Please return the following lines exactly as they appear, without the pictures.
+++
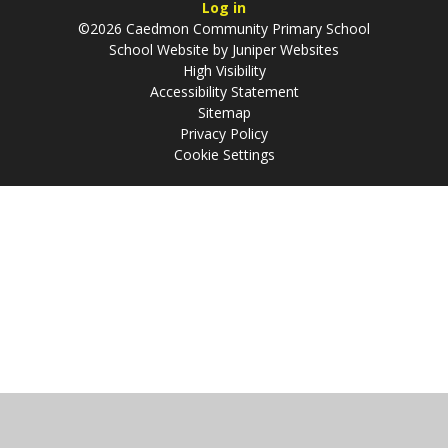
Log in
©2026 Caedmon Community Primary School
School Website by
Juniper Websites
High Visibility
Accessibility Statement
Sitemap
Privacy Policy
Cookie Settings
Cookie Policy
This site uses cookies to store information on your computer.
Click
+++
* **Response to the task**:
Log in
©2026 Caedmon Community Primary School
School Website by
Juniper Websites
High Visibility
Accessibility Statement
Sitemap
Privacy Policy
Cookie Settings
Cookie Policy
This site uses cookies to store information on your computer.
Click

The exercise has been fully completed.